[Start of Data shown]

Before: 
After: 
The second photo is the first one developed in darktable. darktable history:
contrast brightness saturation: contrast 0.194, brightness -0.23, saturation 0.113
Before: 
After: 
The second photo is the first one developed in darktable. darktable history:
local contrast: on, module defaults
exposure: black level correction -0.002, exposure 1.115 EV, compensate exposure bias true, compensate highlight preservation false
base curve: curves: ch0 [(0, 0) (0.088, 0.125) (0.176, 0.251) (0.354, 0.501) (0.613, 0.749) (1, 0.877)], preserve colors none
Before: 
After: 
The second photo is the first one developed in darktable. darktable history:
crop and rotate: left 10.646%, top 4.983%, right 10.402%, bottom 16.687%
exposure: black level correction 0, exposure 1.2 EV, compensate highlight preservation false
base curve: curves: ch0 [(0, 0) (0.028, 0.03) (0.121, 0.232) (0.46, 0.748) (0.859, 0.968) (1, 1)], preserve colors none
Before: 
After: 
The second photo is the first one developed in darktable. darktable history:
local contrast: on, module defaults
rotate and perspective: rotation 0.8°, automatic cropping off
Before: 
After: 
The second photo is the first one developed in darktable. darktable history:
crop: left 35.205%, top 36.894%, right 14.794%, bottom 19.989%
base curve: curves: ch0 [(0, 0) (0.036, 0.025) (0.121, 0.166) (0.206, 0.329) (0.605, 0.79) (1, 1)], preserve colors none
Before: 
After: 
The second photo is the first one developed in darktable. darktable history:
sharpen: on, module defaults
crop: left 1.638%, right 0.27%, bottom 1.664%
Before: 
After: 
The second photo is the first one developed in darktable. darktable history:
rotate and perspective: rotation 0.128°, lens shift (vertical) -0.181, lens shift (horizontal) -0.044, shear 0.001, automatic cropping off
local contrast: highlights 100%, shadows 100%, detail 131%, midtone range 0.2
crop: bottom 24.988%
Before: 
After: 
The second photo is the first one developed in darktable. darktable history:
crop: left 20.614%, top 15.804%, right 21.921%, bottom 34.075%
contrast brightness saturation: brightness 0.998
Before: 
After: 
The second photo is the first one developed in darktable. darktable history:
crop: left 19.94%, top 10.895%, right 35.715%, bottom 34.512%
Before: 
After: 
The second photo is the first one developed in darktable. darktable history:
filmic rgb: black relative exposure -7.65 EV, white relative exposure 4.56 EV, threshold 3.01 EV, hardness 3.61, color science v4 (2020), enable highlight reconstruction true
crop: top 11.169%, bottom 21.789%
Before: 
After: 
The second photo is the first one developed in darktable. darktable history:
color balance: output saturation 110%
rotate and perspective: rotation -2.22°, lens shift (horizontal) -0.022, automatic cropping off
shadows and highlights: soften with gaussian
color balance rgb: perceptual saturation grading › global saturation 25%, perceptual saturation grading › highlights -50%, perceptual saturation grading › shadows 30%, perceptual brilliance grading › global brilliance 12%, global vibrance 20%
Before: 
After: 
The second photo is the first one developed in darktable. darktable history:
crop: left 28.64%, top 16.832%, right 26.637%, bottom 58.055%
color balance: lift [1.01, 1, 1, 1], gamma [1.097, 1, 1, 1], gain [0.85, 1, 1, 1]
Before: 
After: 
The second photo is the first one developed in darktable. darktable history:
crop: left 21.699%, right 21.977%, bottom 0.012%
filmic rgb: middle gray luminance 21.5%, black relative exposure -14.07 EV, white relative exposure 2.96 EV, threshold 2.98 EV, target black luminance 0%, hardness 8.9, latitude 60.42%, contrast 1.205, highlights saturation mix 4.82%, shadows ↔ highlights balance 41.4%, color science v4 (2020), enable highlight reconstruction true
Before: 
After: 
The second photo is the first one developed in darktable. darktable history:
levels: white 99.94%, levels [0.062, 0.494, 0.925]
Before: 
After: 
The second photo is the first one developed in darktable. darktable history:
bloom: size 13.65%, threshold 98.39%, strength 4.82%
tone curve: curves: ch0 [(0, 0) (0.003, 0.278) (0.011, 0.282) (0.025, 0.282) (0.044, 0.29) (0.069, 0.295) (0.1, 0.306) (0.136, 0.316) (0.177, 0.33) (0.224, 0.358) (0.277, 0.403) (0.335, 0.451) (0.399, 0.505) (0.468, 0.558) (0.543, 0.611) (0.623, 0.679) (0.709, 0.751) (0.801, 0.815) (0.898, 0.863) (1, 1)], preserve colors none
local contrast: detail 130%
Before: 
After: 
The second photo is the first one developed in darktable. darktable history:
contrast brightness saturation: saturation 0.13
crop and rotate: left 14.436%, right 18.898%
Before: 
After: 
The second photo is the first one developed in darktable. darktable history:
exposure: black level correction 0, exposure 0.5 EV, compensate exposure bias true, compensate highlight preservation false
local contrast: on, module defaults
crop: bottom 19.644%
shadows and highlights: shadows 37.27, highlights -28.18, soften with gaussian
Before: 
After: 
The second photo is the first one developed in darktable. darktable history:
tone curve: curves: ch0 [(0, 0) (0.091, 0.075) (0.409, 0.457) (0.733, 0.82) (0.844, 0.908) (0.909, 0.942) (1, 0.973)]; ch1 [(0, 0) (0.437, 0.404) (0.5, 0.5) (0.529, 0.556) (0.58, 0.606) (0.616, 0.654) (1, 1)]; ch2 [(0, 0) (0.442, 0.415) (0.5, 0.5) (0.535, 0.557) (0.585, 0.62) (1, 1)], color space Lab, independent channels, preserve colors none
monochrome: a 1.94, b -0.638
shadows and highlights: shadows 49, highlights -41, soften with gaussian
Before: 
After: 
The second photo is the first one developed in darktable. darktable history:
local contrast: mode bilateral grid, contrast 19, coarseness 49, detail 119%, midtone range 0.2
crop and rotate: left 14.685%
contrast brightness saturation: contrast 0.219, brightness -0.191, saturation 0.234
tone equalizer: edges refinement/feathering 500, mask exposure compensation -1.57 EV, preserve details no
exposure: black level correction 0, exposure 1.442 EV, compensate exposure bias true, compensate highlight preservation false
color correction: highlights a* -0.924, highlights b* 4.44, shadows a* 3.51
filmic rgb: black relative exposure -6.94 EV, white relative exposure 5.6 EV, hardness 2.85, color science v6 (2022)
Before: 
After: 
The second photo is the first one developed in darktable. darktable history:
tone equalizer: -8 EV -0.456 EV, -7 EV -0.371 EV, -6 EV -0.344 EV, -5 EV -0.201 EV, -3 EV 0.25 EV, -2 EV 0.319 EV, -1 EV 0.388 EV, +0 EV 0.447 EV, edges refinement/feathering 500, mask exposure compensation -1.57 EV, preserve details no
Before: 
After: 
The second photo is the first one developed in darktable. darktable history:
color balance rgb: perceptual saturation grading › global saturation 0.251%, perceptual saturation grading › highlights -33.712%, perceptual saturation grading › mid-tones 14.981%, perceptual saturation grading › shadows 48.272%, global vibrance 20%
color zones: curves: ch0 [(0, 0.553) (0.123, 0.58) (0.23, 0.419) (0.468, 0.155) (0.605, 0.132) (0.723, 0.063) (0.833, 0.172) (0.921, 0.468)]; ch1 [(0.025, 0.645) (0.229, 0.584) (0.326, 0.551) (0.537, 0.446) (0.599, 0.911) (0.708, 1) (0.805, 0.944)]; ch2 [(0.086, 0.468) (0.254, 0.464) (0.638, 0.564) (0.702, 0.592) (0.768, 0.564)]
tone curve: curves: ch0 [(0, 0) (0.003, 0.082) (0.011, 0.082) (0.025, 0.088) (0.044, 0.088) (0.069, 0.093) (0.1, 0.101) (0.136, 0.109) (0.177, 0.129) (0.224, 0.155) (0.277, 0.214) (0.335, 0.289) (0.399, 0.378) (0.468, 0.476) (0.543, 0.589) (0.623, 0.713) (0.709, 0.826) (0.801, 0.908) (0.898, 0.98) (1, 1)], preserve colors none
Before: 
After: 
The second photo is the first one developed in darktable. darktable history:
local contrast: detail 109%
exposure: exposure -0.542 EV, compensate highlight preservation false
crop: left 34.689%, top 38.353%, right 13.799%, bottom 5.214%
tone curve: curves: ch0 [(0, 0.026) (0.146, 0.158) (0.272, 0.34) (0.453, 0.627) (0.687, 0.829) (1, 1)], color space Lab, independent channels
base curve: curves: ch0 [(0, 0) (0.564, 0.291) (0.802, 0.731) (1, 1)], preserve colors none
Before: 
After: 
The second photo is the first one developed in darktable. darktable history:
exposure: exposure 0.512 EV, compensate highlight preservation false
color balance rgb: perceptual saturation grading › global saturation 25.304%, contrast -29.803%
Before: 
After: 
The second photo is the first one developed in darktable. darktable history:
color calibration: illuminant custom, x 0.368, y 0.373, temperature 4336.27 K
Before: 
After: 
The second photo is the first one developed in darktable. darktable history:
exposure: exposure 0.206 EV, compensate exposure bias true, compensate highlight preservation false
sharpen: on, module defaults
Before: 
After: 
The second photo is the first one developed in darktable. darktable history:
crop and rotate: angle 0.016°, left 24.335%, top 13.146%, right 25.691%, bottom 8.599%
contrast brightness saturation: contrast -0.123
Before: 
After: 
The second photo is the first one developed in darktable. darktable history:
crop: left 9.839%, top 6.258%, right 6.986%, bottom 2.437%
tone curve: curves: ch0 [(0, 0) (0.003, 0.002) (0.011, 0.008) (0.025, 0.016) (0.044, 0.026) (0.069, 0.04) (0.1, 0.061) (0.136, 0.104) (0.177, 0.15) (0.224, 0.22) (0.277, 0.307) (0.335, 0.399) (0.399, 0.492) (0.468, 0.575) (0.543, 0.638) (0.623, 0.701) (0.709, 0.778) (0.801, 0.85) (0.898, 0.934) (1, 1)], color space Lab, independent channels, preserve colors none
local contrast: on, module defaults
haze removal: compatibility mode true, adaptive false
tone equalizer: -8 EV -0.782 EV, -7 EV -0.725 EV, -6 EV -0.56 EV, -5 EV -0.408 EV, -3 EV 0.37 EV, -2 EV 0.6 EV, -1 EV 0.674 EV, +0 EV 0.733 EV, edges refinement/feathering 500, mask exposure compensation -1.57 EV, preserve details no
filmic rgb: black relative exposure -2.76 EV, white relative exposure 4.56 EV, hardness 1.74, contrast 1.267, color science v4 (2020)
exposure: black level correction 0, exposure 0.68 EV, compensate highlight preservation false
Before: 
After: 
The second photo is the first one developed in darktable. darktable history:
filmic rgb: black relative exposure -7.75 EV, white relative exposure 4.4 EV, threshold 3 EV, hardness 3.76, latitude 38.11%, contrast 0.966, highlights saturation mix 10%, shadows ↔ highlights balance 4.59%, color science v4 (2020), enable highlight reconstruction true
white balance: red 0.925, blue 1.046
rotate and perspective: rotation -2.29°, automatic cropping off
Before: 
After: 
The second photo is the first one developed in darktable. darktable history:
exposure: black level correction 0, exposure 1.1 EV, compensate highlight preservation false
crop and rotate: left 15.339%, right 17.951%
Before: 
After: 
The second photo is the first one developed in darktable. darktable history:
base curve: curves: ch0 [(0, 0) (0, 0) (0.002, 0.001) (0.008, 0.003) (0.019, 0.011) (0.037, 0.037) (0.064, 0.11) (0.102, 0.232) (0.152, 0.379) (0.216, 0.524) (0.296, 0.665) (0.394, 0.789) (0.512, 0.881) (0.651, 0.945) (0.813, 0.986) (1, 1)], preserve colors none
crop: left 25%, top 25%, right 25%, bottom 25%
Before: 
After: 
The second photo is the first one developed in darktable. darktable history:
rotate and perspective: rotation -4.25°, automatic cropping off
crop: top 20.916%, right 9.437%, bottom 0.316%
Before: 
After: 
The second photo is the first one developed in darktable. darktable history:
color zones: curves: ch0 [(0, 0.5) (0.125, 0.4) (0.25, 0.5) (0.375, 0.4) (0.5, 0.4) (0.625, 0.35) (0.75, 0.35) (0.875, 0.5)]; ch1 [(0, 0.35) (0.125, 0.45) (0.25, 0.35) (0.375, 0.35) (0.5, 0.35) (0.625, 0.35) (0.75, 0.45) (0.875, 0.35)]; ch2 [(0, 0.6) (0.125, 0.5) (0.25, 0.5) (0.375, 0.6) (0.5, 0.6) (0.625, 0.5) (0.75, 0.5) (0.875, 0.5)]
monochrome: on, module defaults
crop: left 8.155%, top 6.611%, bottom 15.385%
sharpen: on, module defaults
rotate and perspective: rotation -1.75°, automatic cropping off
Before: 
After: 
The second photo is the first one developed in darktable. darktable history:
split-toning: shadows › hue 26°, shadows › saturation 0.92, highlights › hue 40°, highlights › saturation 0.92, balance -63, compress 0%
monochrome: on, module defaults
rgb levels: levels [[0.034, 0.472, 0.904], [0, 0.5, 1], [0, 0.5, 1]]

[End of Data shown]

- Aim of the exercise -
Return the data verbatim, starting at its first line and ending at the line that contains "contrast brightness saturation: contrast 0.194, brightness". Include both of those lines.

- Reply to the exercise -
Before: 
After: 
The second photo is the first one developed in darktable. darktable history:
contrast brightness saturation: contrast 0.194, brightness -0.23, saturation 0.113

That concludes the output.